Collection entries
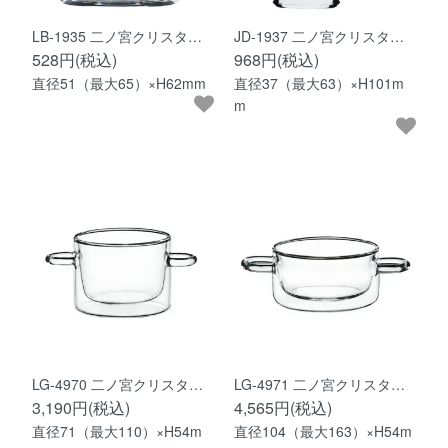
LB-1935 二ノ宮クリスタ…
JD-1937 二ノ宮クリスタ…
528円(税込)
968円(税込)
直径51（最大65）×H62mm
直径37（最大63）×H101m
m
LG-4970 二ノ宮クリスタ…
LG-4971 二ノ宮クリスタ…
3,190円(税込)
4,565円(税込)
直径71（最大110）×H54m
直径104（最大163）×H54m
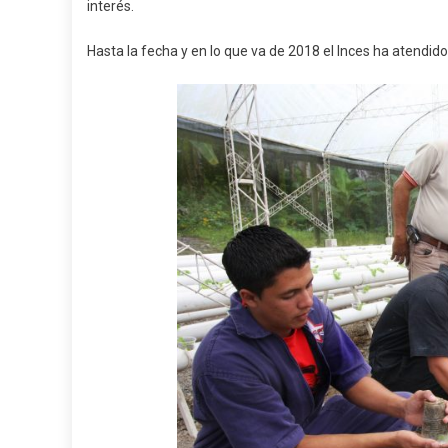
interés.
Hasta la fecha y en lo que va de 2018 el Inces ha atendid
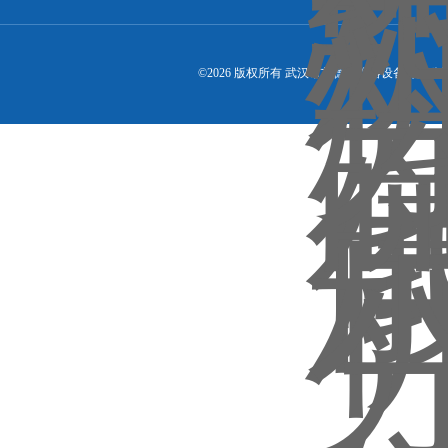
©2026 版权所有 武汉市艾德宝仪器设备有限公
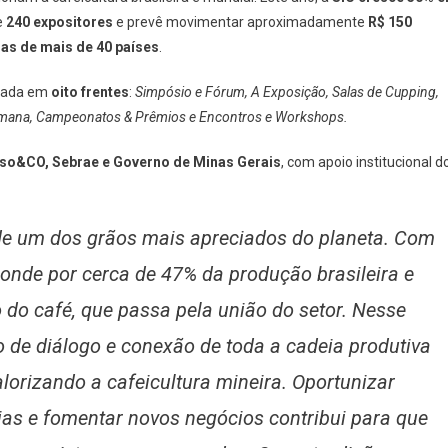
e
240 expositores
e prevê movimentar aproximadamente
R$ 150
as de mais de 40 países
.
izada em
oito frentes
:
Simpósio e Fórum, A Exposição, Salas de Cupping,
 Semana, Campeonatos & Prêmios e Encontros e Workshops.
so&CO, Sebrae e Governo de Minas Gerais
, com apoio institucional d
de um dos grãos mais apreciados do planeta. Com
onde por cerca de 47% da produção brasileira e
o café, que passa pela união do setor. Nesse
 de diálogo e conexão de toda a cadeia produtiva
lorizando a cafeicultura mineira. Oportunizar
as e fomentar novos negócios contribui para que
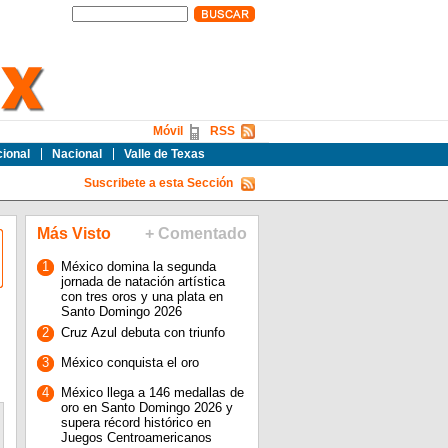
Móvil
RSS
cional
Nacional
Valle de Texas
Suscribete a esta Sección
Más Visto
+ Comentado
1
México domina la segunda
jornada de natación artística
con tres oros y una plata en
Santo Domingo 2026
2
Cruz Azul debuta con triunfo
3
México conquista el oro
4
México llega a 146 medallas de
oro en Santo Domingo 2026 y
supera récord histórico en
Juegos Centroamericanos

Directive
Please pick out each line above that contains the word "Santo".

Exercise result
Santo Domingo 2026
oro en Santo Domingo 2026 y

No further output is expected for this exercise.